TASK DIRECTIONS – Copy the text of every item below word for word, and leave the pictures out of your answer.
···
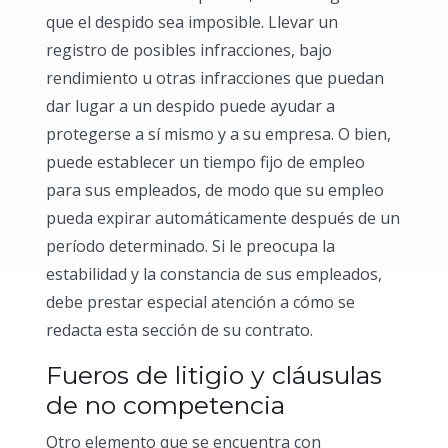
que el despido sea imposible. Llevar un
registro de posibles infracciones, bajo
rendimiento u otras infracciones que puedan
dar lugar a un despido puede ayudar a
protegerse a sí mismo y a su empresa. O bien,
puede establecer un tiempo fijo de empleo
para sus empleados, de modo que su empleo
pueda expirar automáticamente después de un
período determinado. Si le preocupa la
estabilidad y la constancia de sus empleados,
debe prestar especial atención a cómo se
redacta esta sección de su contrato.
Fueros de litigio y cláusulas
de no competencia
Otro elemento que se encuentra con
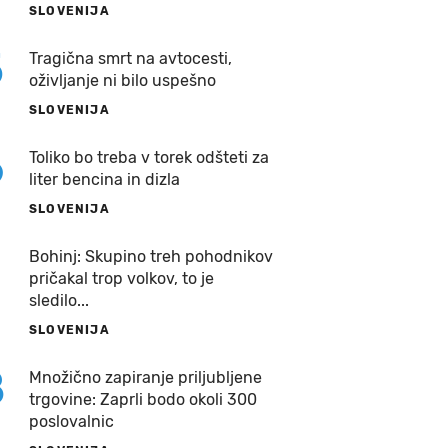
SLOVENIJA
5
Tragična smrt na avtocesti,
oživljanje ni bilo uspešno
SLOVENIJA
6
Toliko bo treba v torek odšteti za
liter bencina in dizla
SLOVENIJA
7
Bohinj: Skupino treh pohodnikov
pričakal trop volkov, to je
sledilo...
SLOVENIJA
8
Množično zapiranje priljubljene
trgovine: Zaprli bodo okoli 300
poslovalnic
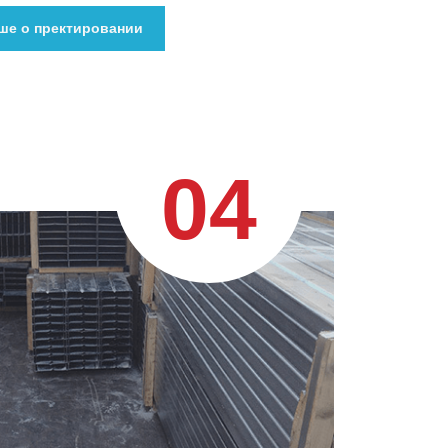
ше о пректировании
04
···
YOUR RESPONSE –
que el despido sea imposible. Llevar un
registro de posibles infracciones, bajo
rendimiento u otras infracciones que puedan
dar lugar a un despido puede ayudar a
protegerse a sí mismo y a su empresa. O bien,
puede establecer un tiempo fijo de empleo
para sus empleados, de modo que su empleo
pueda expirar automáticamente después de un
período determinado. Si le preocupa la
estabilidad y la constancia de sus empleados,
debe prestar especial atención a cómo se
redacta esta sección de su contrato.
Fueros de litigio y cláusulas
de no competencia
Otro elemento que se encuentra con
SLOVENIJA
5
Tragična smrt na avtocesti,
oživljanje ni bilo uspešno
SLOVENIJA
6
Toliko bo treba v torek odšteti za
liter bencina in dizla
SLOVENIJA
7
Bohinj: Skupino treh pohodnikov
pričakal trop volkov, to je
sledilo...
SLOVENIJA
8
Množično zapiranje priljubljene
trgovine: Zaprli bodo okoli 300
poslovalnic
ше о пректировании
04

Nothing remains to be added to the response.